-- start Raw records --

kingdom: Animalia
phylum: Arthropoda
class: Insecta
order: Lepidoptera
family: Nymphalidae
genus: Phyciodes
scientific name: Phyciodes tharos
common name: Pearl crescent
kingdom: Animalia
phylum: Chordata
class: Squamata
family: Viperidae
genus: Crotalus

-- end Raw records --

### Aim
Reproduce all of the lines above, substituting "vernacular name" for "common name" and leaving everything else unchanged.

### Reply
kingdom: Animalia
phylum: Arthropoda
class: Insecta
order: Lepidoptera
family: Nymphalidae
genus: Phyciodes
scientific name: Phyciodes tharos
vernacular name: Pearl crescent
kingdom: Animalia
phylum: Chordata
class: Squamata
family: Viperidae
genus: Crotalus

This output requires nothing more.